PDF(Pubmed)
Abstract:
The developmental choice made by temperate phages, between cell death (lysis) and viral dormancy (lysogeny), is influenced by the relative abundance of viruses and hosts in the environment. The paradigm for this abundance-driven decision is phage lambda of E. coli, whose propensity to lysogenize increases with the number of viruses coinfecting the same bacterium. It is believed that lambda uses this number to infer whether phages or bacteria outnumber each other. However, this interpretation is premised on an accurate mapping between the extracellular phage-to-bacteria ratio and the intracellular multiplicity of infection (MOI). Here, we show this premise to be faulty. By simultaneously labeling phage capsids and genomes, we find that, while the number of phages landing on each cell reliably samples the population ratio, the number of phages entering the cell does not. Single-cell infections, performed in a microfluidic device and interpreted using a stochastic model, reveal that the probability and rate of phage entry decrease with the number of adsorbed phages. This decrease reflects an MOI-dependent perturbation to host physiology caused by phage attachment, as evidenced by compromised membrane integrity and loss of membrane potential.

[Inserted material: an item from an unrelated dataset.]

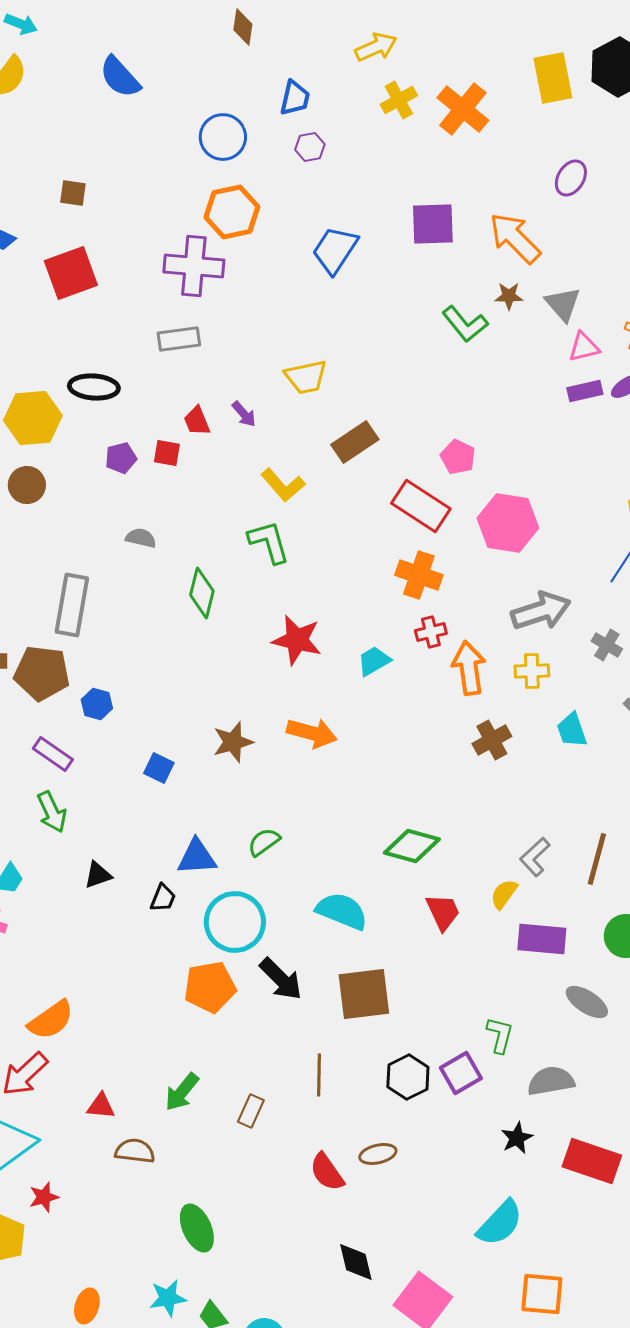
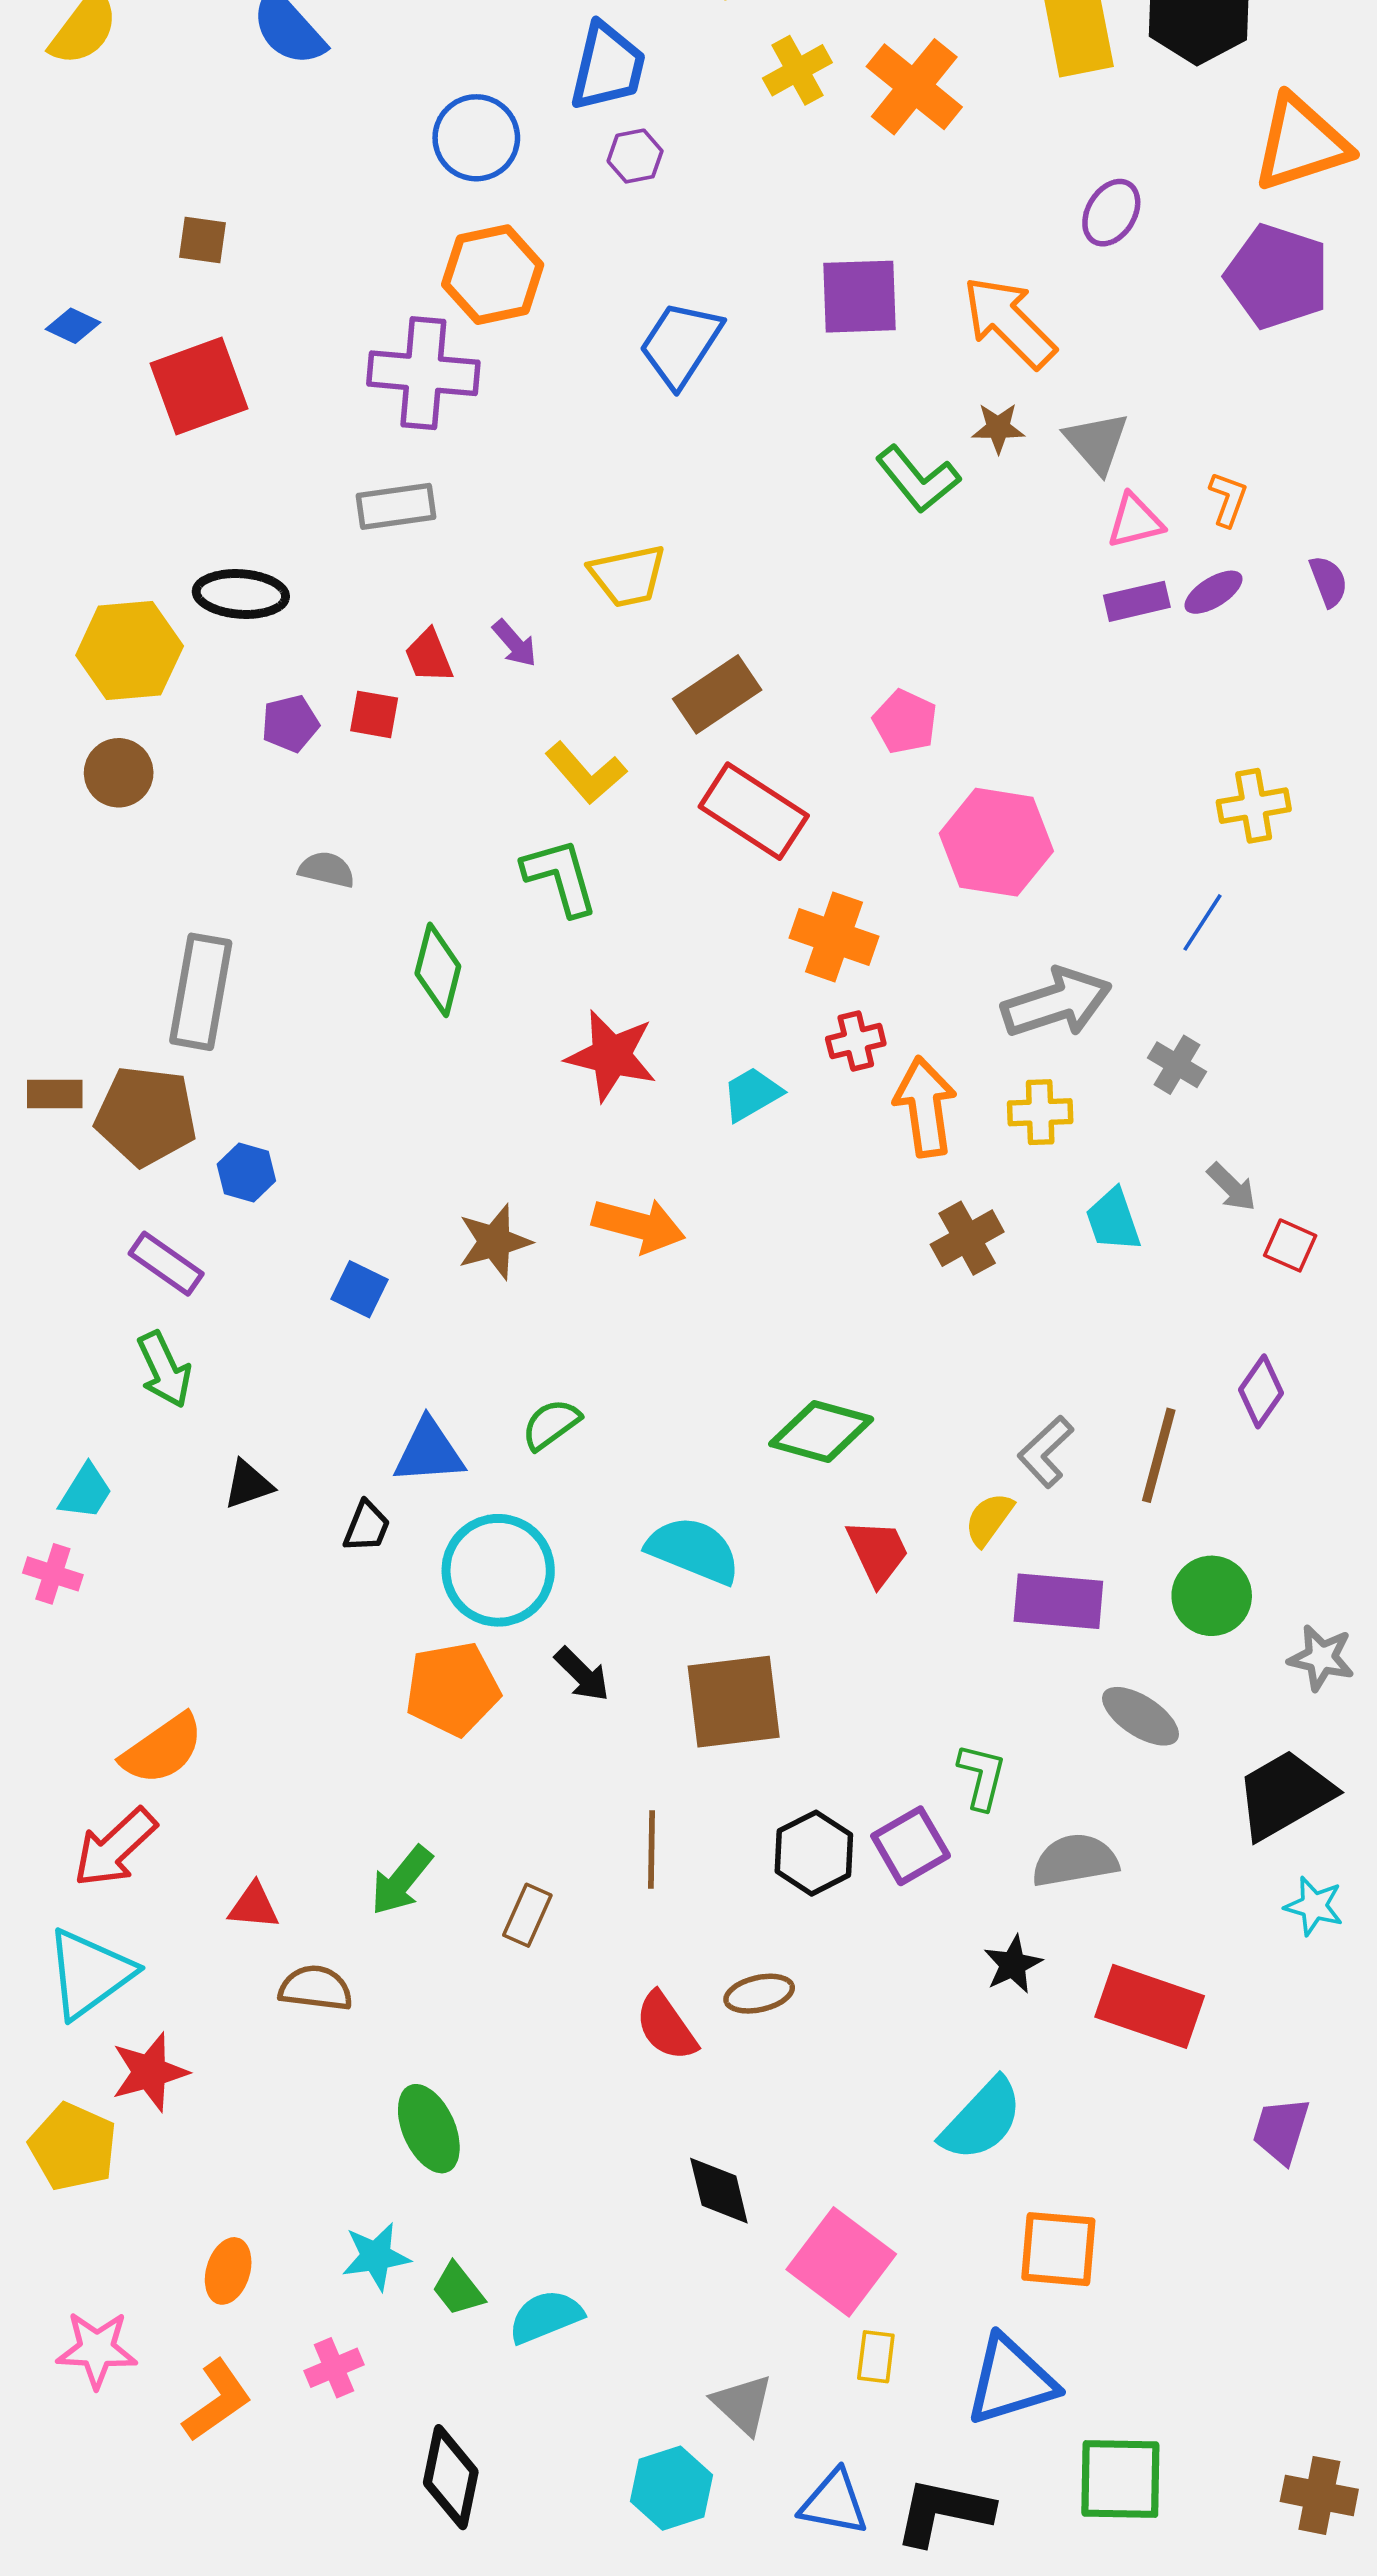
blue trapezoid: (295, 98) -> (608, 67), size x1.4
red rectangle: (421, 506) -> (754, 811), moved
black arrow: (281, 979) -> (582, 1674), size x0.7
red star: (44, 1197) -> (150, 2072), size x1.4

The dependence of entry dynamics on the surrounding medium results in a strong impact on the infection outcome, while the protracted entry of coinfecting phages increases the heterogeneity in infection outcome at a given MOI. Our findings in lambda, and similar results we obtained for phages T5 and P1, demonstrate the previously unappreciated role played by entry dynamics in determining the outcome of bacteriophage infection.
摘要:
温带噬菌体的发育选择,在细胞死亡(裂解)和病毒休眠(溶源性)之间,受环境中病毒和宿主相对丰度的影响。这种丰度驱动决策的范例是大肠杆菌的噬菌体λ,其溶源性倾向随着感染同一细菌的病毒数量的增加而增加。相信lambda使用这个数字来推断噬菌体或细菌的数量是否超过彼此。然而,这种解释的前提是细胞外噬菌体与细菌比率和细胞内感染复数(MOI)之间的准确作图.这里,我们证明这个前提是错误的。通过同时标记噬菌体衣壳和基因组,我们发现,虽然每个细胞上的噬菌体数量可靠地采样了种群比例,进入细胞的噬菌体数量没有。单细胞感染,在微流体设备中执行并使用随机模型进行解释,结果表明,噬菌体进入的概率和速率随吸附噬菌体数量的增加而降低。这种减少反映了由噬菌体附着引起的对宿主生理学的MOI依赖性扰动,膜完整性受损和膜电位损失证明了这一点。进入动力学对周围培养基的依赖性导致对感染结果的强烈影响,而在给定的MOI下,混合感染噬菌体的长期进入增加了感染结果的异质性。我们在λ中的发现,以及我们对噬菌体T5和P1获得的类似结果,证明了进入动力学在确定噬菌体感染结果方面所起的作用。